Serie de ejercicios →
1) Resume en forma de lista el párrafo del texto sobre la comida y el amor que empieza con «Estar con un hombre o una mujer en su cocina», conservando sus datos principales.
2) Transcribe del texto sobre la comida y el amor el fragmento que va desde «Estar con un» hasta «un largo abrazo.», ambos incluidos.
3) Contesta estas preguntas sobre el texto sobre la comida y el amor:
(a) ¿Qué se disfruta más que comer?
(b) ¿A cuántos kilos se volvió tras las elevaciones de peso?
(c) ¿A qué equivale un plato de enchiladas fritas?

+++ Sección del documento +++

Literatura & Psicología

31.3.20

La comida, los virus y el amor

Ayer se me quitó el hambre. Esto es rarísimo. Soy de esas gentes que siempre dicen "sí" a una invitación a un restaurante, a una fonda o a una cafetería donde haya tarta o baguettes, porque comer (y más si es con amena compañía) es la segunda cosa que más disfruto en el mundo después de la literatura. Luego, mi cuerpo me ha permitido, casi siempre, comer lo que quiera y no engordar, pero también puedo hacer mucho ejercicio sin ganar demasiada masa muscular. Tras algunas elevaciones de peso provocadas por embarazos y por el cortisol que me generaban mis maridos, volví sin demasiado esfuerzo a mis 48 kilos de siempre. Por eso en días de comer mucho, lo hago sin recato aunque soltando de vez en cuando alguna frase como ya no voy a caber en mi vestido, pero al final resulta que hasta he bajado. En días de comer poco el hambre se me acumula y cuando vuelvo a tener la mesa servida se me antoja hasta el mantel. Será que siempre he asociado la comida con el amor.

Estar con un hombre o una mujer en su cocina es, a veces, tan íntimo como estar en su alcoba, otras veces es como entrar a un útero protector, y si me hace de comer es para mí un acto supremo de amor. Un dulcecito de leche o un cacahuete es una caricia, y un plato de enchiladas fritas un largo abrazo.

Pero ayer no tenía hambre.

Y hoy desperté sin hambre.

+++ Datos para analizar +++

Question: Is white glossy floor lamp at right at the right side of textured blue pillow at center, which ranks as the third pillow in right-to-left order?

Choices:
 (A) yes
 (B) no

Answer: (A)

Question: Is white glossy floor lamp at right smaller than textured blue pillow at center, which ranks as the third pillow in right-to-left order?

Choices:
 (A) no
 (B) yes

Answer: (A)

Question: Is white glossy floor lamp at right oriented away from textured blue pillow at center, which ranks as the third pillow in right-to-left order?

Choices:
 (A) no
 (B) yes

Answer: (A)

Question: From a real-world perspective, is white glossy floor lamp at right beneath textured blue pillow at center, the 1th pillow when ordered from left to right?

+++

Respuestas →
1)
- Estar en la cocina de otra persona puede ser tan íntimo como estar en su alcoba.
- Otras veces se parece a entrar en un útero protector.
- Que esa persona prepare de comer es un acto supremo de amor.
- Un dulcecito de leche o un cacahuete es una caricia.
- Un plato de enchiladas fritas es un largo abrazo.

2)
Estar con un hombre o una mujer en su cocina es, a veces, tan íntimo como estar en su alcoba, otras veces es como entrar a un útero protector, y si me hace de comer es para mí un acto supremo de amor. Un dulcecito de leche o un cacahuete es una caricia, y un plato de enchiladas fritas un largo abrazo.

3)
(a) La literatura.
(b) A 48 kilos.
(c) A un largo abrazo.